La consommation de betteraves crues : un risque accru d’intoxication alimentaire

Consommer des betteraves crues aurait un impact nocif pour la santé, publique de surcroît. C’est un constat alarmant, que la DGCCRF (qui est l’acronyme de  la puissante Direction générale de la concurrence, de la consommation et de la répression des fraudes) vient de diffuser, via une recommandation, à suivre formellement, dans l’attente floue, d’en savoir davantage.

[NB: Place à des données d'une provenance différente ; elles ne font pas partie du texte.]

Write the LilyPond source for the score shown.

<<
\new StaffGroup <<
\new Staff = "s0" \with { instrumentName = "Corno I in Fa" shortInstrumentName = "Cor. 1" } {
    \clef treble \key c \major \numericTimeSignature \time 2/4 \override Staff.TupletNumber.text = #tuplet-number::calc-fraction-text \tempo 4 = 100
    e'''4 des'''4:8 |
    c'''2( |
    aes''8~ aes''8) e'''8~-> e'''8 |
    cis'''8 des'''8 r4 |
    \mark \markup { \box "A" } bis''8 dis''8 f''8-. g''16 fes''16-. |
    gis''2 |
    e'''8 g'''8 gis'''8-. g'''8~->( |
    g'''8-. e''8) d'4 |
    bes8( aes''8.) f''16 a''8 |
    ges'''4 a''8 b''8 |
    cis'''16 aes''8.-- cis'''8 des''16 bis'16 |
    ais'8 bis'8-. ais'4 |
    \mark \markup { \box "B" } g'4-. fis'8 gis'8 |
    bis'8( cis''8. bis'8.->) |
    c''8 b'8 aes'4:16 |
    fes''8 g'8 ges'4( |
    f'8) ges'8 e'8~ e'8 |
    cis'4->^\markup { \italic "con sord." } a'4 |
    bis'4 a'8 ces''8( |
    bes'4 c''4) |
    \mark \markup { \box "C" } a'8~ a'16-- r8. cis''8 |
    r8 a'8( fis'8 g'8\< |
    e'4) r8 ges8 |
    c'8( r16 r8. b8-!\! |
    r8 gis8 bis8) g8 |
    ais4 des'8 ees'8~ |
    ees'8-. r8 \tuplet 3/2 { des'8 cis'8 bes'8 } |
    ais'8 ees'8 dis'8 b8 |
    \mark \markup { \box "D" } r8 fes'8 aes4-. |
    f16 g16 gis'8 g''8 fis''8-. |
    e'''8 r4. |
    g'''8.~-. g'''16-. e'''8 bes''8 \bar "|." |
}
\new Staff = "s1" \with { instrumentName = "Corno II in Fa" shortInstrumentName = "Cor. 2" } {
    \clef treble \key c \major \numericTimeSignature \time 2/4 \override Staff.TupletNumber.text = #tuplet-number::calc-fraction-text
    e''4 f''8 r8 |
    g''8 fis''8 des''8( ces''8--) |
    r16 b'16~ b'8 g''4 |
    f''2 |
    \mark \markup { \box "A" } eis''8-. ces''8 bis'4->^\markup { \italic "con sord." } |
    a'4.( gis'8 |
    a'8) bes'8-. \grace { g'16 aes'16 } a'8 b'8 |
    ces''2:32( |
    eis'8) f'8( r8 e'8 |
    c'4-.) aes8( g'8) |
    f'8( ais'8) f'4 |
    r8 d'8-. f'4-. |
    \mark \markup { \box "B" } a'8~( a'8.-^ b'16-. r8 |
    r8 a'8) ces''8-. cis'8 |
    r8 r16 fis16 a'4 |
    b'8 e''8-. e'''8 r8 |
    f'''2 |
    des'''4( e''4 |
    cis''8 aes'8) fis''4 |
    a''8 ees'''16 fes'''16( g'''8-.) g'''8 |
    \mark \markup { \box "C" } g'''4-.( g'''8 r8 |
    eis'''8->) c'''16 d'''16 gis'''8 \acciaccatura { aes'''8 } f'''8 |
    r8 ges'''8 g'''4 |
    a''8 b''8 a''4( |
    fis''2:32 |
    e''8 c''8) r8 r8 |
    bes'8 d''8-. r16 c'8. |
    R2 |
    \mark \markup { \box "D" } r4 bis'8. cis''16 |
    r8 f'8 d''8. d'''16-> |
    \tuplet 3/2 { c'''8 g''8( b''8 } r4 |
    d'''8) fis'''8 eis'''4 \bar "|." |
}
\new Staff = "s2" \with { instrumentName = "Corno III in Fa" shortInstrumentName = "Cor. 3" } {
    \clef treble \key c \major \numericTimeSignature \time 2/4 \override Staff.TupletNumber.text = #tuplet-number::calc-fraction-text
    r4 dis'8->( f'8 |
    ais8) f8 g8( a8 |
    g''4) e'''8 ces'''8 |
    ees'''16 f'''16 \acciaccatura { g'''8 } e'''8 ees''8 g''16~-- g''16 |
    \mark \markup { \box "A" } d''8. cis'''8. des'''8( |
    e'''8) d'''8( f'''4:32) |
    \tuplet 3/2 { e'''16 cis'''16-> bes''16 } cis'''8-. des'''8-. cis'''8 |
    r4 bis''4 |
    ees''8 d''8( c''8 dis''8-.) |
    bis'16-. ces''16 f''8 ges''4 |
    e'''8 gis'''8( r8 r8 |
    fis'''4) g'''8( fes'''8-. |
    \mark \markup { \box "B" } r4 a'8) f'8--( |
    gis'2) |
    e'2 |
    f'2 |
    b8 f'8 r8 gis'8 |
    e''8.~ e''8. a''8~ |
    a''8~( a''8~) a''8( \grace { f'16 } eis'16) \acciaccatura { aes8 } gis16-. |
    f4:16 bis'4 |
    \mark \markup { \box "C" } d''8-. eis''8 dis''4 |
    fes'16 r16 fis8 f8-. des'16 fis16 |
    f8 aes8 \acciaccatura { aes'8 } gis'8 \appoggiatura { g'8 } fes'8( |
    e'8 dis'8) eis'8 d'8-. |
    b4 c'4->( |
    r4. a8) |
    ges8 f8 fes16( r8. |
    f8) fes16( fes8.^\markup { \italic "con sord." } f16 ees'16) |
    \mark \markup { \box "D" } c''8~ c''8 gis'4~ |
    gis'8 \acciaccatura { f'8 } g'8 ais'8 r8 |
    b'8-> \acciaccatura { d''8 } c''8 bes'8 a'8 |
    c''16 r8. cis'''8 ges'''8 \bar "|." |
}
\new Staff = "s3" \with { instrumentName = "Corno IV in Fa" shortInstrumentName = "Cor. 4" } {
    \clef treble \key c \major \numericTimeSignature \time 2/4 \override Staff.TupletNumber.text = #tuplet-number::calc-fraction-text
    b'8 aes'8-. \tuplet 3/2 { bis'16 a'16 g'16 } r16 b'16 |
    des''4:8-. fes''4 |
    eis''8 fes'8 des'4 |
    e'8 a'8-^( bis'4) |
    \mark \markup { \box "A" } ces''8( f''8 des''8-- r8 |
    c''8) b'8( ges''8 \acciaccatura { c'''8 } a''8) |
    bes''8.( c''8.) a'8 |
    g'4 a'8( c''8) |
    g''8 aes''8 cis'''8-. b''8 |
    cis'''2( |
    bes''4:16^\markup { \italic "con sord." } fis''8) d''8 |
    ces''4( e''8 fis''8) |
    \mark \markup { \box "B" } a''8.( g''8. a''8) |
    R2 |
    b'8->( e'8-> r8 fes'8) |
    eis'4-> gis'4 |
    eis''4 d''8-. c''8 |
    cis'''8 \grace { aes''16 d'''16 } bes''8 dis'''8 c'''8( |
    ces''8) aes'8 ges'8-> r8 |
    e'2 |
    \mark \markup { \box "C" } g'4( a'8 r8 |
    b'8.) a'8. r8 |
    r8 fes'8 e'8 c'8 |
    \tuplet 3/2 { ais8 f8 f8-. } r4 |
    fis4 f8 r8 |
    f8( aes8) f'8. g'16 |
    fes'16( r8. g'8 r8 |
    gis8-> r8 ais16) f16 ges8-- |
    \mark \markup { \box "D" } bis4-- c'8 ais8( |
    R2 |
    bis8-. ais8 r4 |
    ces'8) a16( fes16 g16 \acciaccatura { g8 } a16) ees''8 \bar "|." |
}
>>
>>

La cuisson est considérée comme protectrice, et doit prévaloir dans les établissements scolaires et les maisons de retraite, où des réactions sur leur intolérance crue, s’illustrent hélas.

Crédits Photo : Pixabay

Une cuisson, considérée comme un réflexe à adopter, si vous ne voulez pas arrêter de consommer des betteraves

Une suite d’épisodes, à fréquence très rapprochée, d’intoxications alimentaires collectives, indubitablement propres à l’ingestion de betteraves crues, dans des zones diverses du territoire hexagonal, sont à l’origine d’un acte fort, émanant de la DGCCRF, qui, après mûre réflexion, a rendu public, un avis recommandant, d’éviter de consommer ce légume, sans cuisson préalable, rempart sanitaire. Nous ne pouvons que saluer cette démarche, étant explicite, pour toute prise de conscience, qu’elle soit individuelle, et même plus, dans la mesure du possible, collective. Le message est, gage d’un souci de compréhension simplifiée, d’une clarté, à en éblouir un aveugle : gageons que ce communiqué soit suivi, et ce en masse.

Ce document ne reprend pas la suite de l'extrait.